* [Your instructions]: Lines after the one containing "Главное - подходить к стимуляции" are to be omitted; print exactly each line from the start of the records up to and including it.

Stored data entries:
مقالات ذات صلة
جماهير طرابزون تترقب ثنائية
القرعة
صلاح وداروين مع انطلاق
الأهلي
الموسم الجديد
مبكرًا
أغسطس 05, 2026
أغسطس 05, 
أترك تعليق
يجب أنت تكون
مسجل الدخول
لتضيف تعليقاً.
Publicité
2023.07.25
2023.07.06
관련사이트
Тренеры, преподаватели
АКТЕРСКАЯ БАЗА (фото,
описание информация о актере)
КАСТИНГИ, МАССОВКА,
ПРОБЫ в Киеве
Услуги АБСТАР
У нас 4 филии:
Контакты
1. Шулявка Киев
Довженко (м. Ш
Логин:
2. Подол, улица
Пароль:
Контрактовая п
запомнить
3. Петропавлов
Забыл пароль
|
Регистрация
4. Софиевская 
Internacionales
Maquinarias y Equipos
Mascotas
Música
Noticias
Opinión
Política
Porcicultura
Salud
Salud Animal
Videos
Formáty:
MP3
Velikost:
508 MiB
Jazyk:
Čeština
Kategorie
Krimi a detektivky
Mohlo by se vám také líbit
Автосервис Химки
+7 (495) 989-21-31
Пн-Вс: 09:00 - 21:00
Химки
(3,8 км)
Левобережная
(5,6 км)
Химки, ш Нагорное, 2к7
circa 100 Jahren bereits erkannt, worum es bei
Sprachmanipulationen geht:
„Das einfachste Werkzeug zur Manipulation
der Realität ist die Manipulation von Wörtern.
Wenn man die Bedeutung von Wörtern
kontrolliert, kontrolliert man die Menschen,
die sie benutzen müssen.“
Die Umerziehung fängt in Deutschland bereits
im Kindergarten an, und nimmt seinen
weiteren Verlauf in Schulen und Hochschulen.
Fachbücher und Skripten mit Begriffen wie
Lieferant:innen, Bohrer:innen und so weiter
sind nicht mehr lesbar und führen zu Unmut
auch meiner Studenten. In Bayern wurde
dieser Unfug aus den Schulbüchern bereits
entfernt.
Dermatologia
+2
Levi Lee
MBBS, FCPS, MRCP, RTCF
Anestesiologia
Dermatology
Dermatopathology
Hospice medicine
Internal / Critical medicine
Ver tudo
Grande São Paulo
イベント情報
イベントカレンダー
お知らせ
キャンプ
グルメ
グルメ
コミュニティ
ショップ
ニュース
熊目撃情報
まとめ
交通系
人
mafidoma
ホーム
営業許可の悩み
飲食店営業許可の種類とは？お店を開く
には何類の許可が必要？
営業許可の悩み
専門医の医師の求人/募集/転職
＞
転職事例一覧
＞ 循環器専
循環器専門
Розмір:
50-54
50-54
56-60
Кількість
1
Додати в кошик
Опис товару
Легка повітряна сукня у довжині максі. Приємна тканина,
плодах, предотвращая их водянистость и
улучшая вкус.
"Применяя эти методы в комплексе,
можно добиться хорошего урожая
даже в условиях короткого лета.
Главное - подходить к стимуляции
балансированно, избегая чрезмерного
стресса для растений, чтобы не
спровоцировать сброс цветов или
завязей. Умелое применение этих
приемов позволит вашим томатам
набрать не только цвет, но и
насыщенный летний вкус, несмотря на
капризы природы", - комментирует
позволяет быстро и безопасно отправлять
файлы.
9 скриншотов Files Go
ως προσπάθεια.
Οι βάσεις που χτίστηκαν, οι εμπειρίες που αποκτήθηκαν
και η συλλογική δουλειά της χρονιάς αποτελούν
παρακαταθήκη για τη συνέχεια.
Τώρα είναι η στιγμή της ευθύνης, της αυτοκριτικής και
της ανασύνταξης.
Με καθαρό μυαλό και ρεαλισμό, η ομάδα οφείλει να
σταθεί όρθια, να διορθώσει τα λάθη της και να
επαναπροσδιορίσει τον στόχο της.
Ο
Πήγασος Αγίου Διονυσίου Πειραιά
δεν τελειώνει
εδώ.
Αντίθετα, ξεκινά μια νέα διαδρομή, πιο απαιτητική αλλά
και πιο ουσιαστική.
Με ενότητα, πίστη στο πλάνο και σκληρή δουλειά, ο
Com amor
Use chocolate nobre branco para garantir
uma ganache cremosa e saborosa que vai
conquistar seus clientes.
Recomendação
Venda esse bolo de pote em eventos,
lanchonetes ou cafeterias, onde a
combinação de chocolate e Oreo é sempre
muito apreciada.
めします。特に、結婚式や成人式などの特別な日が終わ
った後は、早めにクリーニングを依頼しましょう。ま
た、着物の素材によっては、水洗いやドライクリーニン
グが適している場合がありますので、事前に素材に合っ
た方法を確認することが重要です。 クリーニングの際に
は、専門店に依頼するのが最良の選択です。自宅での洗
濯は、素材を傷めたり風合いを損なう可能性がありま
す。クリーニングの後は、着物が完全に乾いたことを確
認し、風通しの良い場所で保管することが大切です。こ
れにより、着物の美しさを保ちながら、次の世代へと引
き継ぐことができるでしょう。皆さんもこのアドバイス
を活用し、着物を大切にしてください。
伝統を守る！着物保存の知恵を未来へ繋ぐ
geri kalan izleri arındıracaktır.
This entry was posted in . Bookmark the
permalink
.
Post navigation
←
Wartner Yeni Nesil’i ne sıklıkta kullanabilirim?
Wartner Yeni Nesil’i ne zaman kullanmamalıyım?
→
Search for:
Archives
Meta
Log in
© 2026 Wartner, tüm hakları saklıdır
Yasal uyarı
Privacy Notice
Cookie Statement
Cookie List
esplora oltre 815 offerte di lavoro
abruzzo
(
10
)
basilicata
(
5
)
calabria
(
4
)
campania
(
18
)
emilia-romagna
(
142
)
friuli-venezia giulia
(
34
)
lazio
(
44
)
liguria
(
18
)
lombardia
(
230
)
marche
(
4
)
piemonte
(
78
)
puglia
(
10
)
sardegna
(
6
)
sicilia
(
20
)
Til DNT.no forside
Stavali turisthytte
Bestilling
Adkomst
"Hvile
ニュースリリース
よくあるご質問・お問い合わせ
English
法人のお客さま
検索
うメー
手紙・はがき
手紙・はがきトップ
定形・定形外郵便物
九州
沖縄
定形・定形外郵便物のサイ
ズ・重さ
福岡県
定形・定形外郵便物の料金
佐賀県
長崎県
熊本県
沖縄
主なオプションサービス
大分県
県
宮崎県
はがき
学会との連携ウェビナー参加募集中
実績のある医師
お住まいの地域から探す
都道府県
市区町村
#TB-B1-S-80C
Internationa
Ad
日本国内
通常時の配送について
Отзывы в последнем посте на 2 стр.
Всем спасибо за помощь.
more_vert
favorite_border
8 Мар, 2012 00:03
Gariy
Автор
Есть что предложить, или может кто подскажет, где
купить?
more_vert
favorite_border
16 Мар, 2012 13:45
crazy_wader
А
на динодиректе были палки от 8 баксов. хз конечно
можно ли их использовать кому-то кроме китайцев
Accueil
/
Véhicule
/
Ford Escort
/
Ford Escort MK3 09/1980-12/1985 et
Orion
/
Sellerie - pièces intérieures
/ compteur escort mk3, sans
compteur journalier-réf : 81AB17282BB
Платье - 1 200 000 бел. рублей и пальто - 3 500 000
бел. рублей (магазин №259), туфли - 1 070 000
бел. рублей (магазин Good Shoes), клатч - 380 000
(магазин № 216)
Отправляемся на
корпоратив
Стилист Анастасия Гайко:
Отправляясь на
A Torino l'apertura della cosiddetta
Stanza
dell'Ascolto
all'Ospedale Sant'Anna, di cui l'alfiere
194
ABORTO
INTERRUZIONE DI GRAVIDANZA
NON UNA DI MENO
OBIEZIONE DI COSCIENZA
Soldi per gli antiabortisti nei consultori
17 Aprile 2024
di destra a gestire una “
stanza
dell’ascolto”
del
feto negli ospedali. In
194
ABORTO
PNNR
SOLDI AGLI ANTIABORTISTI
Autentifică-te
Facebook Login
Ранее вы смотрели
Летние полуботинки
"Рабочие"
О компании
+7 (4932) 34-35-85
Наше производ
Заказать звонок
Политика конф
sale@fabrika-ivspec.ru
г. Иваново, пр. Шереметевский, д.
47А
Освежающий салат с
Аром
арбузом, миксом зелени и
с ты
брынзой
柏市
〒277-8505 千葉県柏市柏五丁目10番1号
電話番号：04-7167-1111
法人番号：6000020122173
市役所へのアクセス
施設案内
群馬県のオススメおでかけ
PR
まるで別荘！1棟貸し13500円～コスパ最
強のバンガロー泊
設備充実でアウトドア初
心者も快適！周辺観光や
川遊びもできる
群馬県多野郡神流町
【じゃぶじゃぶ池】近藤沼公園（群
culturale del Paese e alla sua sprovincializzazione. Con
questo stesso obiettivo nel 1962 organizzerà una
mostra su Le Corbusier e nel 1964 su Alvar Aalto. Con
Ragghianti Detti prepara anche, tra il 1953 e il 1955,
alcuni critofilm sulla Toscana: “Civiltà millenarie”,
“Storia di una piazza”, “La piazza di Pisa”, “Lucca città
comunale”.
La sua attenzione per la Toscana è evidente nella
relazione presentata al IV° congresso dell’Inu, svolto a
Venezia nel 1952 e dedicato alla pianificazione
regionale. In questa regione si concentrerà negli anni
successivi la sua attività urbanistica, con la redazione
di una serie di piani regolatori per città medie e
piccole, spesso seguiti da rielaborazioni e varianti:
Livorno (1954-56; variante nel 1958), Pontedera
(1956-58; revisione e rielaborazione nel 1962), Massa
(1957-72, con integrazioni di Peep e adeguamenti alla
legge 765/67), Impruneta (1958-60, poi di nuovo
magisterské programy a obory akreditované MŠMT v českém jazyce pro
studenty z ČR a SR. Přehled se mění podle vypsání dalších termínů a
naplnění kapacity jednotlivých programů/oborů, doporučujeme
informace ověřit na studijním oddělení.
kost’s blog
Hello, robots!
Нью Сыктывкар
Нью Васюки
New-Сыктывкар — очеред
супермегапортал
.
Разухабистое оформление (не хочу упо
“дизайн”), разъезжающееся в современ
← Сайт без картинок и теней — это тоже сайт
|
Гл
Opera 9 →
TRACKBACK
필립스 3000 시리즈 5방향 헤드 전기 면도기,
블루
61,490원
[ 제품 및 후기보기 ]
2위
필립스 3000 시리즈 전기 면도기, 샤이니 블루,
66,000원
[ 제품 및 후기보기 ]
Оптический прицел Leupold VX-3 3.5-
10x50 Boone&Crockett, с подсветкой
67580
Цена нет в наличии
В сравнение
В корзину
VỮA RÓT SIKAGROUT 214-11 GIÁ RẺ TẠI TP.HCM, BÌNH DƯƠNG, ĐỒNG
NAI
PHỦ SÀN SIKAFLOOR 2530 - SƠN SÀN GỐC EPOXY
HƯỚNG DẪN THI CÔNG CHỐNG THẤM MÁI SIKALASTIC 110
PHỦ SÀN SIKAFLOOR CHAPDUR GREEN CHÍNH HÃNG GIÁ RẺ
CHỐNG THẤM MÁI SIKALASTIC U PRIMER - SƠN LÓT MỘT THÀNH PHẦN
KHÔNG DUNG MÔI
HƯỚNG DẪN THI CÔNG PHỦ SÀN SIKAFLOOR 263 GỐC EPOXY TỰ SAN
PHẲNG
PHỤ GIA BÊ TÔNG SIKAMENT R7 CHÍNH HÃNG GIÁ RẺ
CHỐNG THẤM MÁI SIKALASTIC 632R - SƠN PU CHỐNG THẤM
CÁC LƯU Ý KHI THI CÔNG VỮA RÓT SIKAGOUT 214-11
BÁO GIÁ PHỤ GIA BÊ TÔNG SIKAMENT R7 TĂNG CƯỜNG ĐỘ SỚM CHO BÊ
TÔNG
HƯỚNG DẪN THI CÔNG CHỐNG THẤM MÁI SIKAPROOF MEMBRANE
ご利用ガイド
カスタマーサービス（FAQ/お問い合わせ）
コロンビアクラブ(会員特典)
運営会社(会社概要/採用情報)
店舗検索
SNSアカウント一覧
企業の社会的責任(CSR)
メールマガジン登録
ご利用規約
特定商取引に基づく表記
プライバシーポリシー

* [Result of the exercise]:
مقالات ذات صلة
جماهير طرابزون تترقب ثنائية
القرعة
صلاح وداروين مع انطلاق
الأهلي
الموسم الجديد
مبكرًا
أغسطس 05, 2026
أغسطس 05, 
أترك تعليق
يجب أنت تكون
مسجل الدخول
لتضيف تعليقاً.
Publicité
2023.07.25
2023.07.06
관련사이트
Тренеры, преподаватели
АКТЕРСКАЯ БАЗА (фото,
описание информация о актере)
КАСТИНГИ, МАССОВКА,
ПРОБЫ в Киеве
Услуги АБСТАР
У нас 4 филии:
Контакты
1. Шулявка Киев
Довженко (м. Ш
Логин:
2. Подол, улица
Пароль:
Контрактовая п
запомнить
3. Петропавлов
Забыл пароль
|
Регистрация
4. Софиевская 
Internacionales
Maquinarias y Equipos
Mascotas
Música
Noticias
Opinión
Política
Porcicultura
Salud
Salud Animal
Videos
Formáty:
MP3
Velikost:
508 MiB
Jazyk:
Čeština
Kategorie
Krimi a detektivky
Mohlo by se vám také líbit
Автосервис Химки
+7 (495) 989-21-31
Пн-Вс: 09:00 - 21:00
Химки
(3,8 км)
Левобережная
(5,6 км)
Химки, ш Нагорное, 2к7
circa 100 Jahren bereits erkannt, worum es bei
Sprachmanipulationen geht:
„Das einfachste Werkzeug zur Manipulation
der Realität ist die Manipulation von Wörtern.
Wenn man die Bedeutung von Wörtern
kontrolliert, kontrolliert man die Menschen,
die sie benutzen müssen.“
Die Umerziehung fängt in Deutschland bereits
im Kindergarten an, und nimmt seinen
weiteren Verlauf in Schulen und Hochschulen.
Fachbücher und Skripten mit Begriffen wie
Lieferant:innen, Bohrer:innen und so weiter
sind nicht mehr lesbar und führen zu Unmut
auch meiner Studenten. In Bayern wurde
dieser Unfug aus den Schulbüchern bereits
entfernt.
Dermatologia
+2
Levi Lee
MBBS, FCPS, MRCP, RTCF
Anestesiologia
Dermatology
Dermatopathology
Hospice medicine
Internal / Critical medicine
Ver tudo
Grande São Paulo
イベント情報
イベントカレンダー
お知らせ
キャンプ
グルメ
グルメ
コミュニティ
ショップ
ニュース
熊目撃情報
まとめ
交通系
人
mafidoma
ホーム
営業許可の悩み
飲食店営業許可の種類とは？お店を開く
には何類の許可が必要？
営業許可の悩み
専門医の医師の求人/募集/転職
＞
転職事例一覧
＞ 循環器専
循環器専門
Розмір:
50-54
50-54
56-60
Кількість
1
Додати в кошик
Опис товару
Легка повітряна сукня у довжині максі. Приємна тканина,
плодах, предотвращая их водянистость и
улучшая вкус.
"Применяя эти методы в комплексе,
можно добиться хорошего урожая
даже в условиях короткого лета.
Главное - подходить к стимуляции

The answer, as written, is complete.